* [Provided data]:
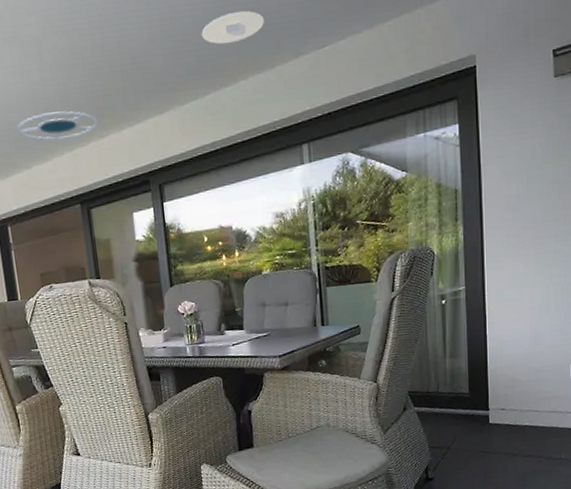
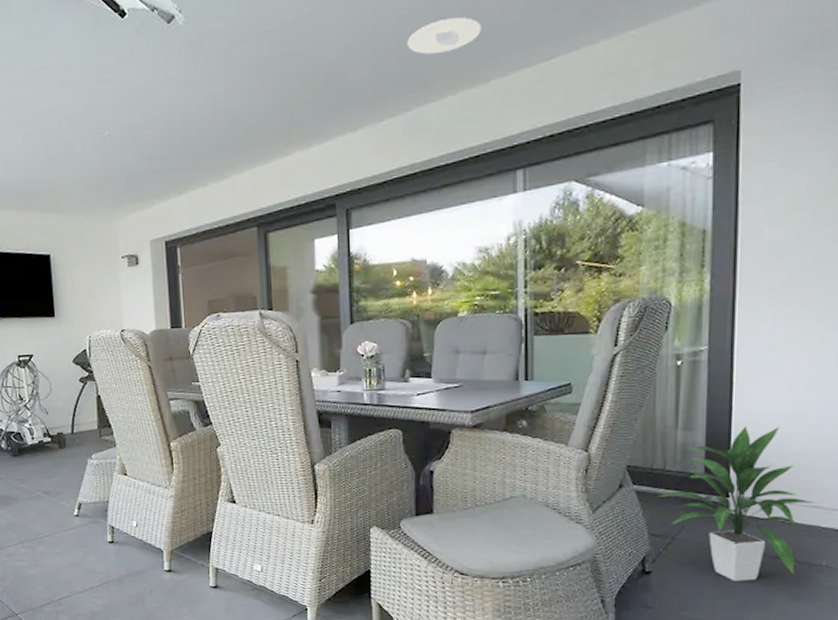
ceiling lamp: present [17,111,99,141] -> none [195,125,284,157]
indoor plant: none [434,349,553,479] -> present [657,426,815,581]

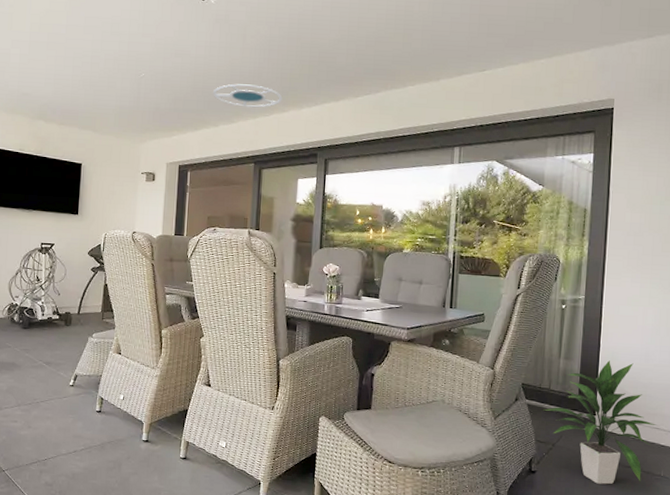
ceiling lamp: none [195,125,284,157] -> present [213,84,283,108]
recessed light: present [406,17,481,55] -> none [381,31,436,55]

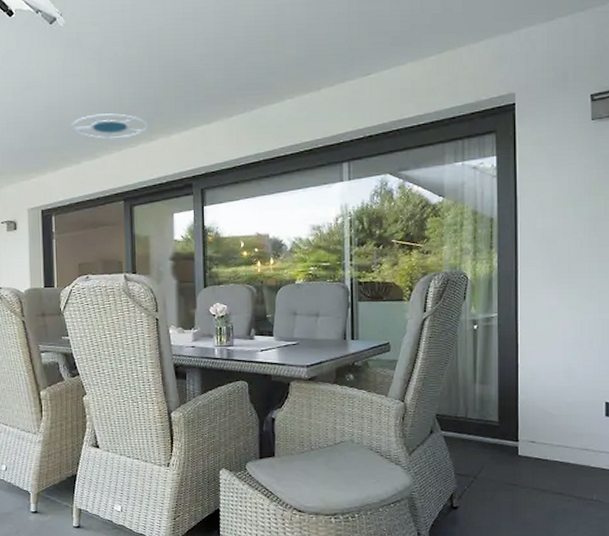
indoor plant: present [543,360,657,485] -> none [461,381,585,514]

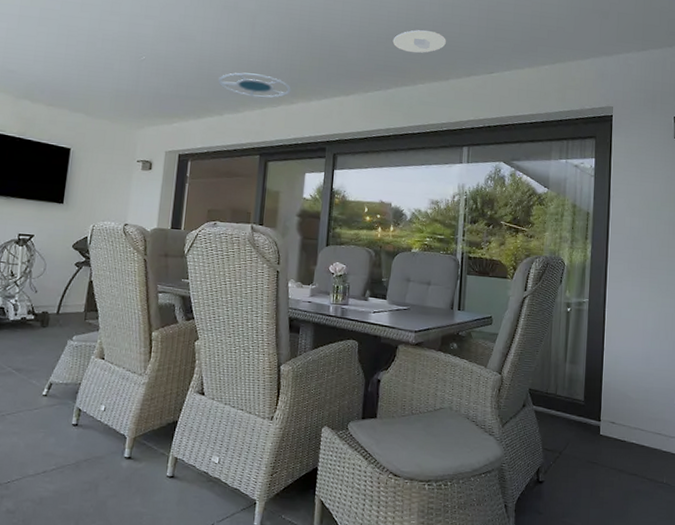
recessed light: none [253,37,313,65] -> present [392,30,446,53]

* [Task brief]: Pictures are to be left out; all other data must be returned exactly.

* [Response to the exercise]:
ceiling lamp: present [17,111,99,141] -> none [195,125,284,157]
indoor plant: none [434,349,553,479] -> present [657,426,815,581]

ceiling lamp: none [195,125,284,157] -> present [213,84,283,108]
recessed light: present [406,17,481,55] -> none [381,31,436,55]

indoor plant: present [543,360,657,485] -> none [461,381,585,514]

recessed light: none [253,37,313,65] -> present [392,30,446,53]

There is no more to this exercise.